Past the saddle, on the final few hundred feet of scramble back to the camp, one of the students started bonking, necessitating longer rest breaks. All reached the camp by around 1:30pm. The bonking student was out of food, we needed to share. Despite stressing the importance of proper nutrition on several occasions, I found that some students were not eating (and possibly not hydrating) adequately throughout the trip.

The student who stayed in the camp has kindly melted several liters of water for us, which helped a lot with efficiency. We took about an hour to break camp and take extra rest, and started roping up for final descent by around 2:30pm.

As noted above, we decided to bypass the Ruth summit on the way down. While some reports indicated that going through the summit would've been easier than a traverse, having 2 students out of 5 with difficulties necessitated saving energy. In the end, the traverse was a non-issue. We reached the flat saddle point to the West of the summit by around 3pm, and cleared the traverse in about 10 minutes. On the rest of the day down the slope, we started roughly parallel to, and eventually converged with the trail that goes up Ruth towards the summit.

Reached the pass by shortly before 5pm, took another extended break. Complaining about the muddy gulley provided a great bonding experience for the team members.

After we negotiated the pass, the time pressure decreased somewhat, and the slowest person took lead and set the pace on the way down. We headed down the pass shortly after 5pm. After about an hour, students needed rest, but we realized on the way down that with the flies and mosquitoes present, stopping was not really an option. Sent out half the team down faster to reach the next water stop. Decided to keep moving with the other half, albeit at half the speed as a compromise.

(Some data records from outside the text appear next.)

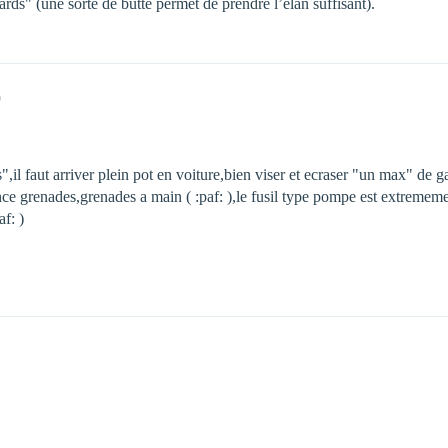
ards" (une sorte de butte permet de prendre l’élan suffisant).
9
",il faut arriver plein pot en voiture,bien viser et ecraser "un max" de gar
nce grenades,grenades a main ( :paf: ),le fusil type pompe est extrememen
f: )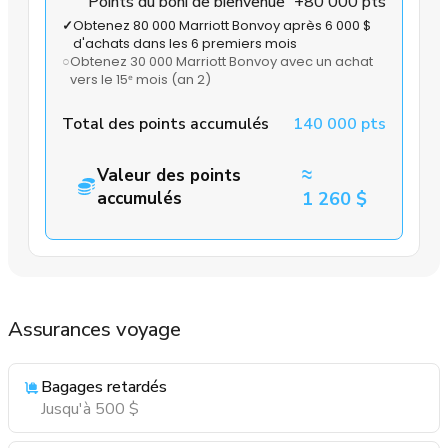
Points du boni de bienvenue
+80 000 pts
✓
Obtenez 80 000 Marriott Bonvoy après 6 000 $
d'achats dans les 6 premiers mois
○
Obtenez 30 000 Marriott Bonvoy avec un achat
vers le 15ᵉ mois
(an 2)
Total des points accumulés
140 000 pts
≈
Valeur des points
accumulés
1 260 $
Assurances voyage
Bagages retardés
Jusqu'à 500 $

The last few miles were very challenging for the group.

Reached the TH around 7:30pm.

Total time about 8.5 hours on the first day, and 15 hours on the second day.

Overall, it was a fun trip and a great experience.

It should be noted that while the description at the Mountaineer's website makes this route sound like a good choice for students who don't feel in shape enough to attempt routes like Baker-Coleman, in reality the long approach, scrambley portions, and actual elevation gain higher than what's reported on the site (in the ballpark of 7000 feet according to GPS data assuming that I counted correctly), make it equally if not more challenging. Good physical conditioning still definitely required.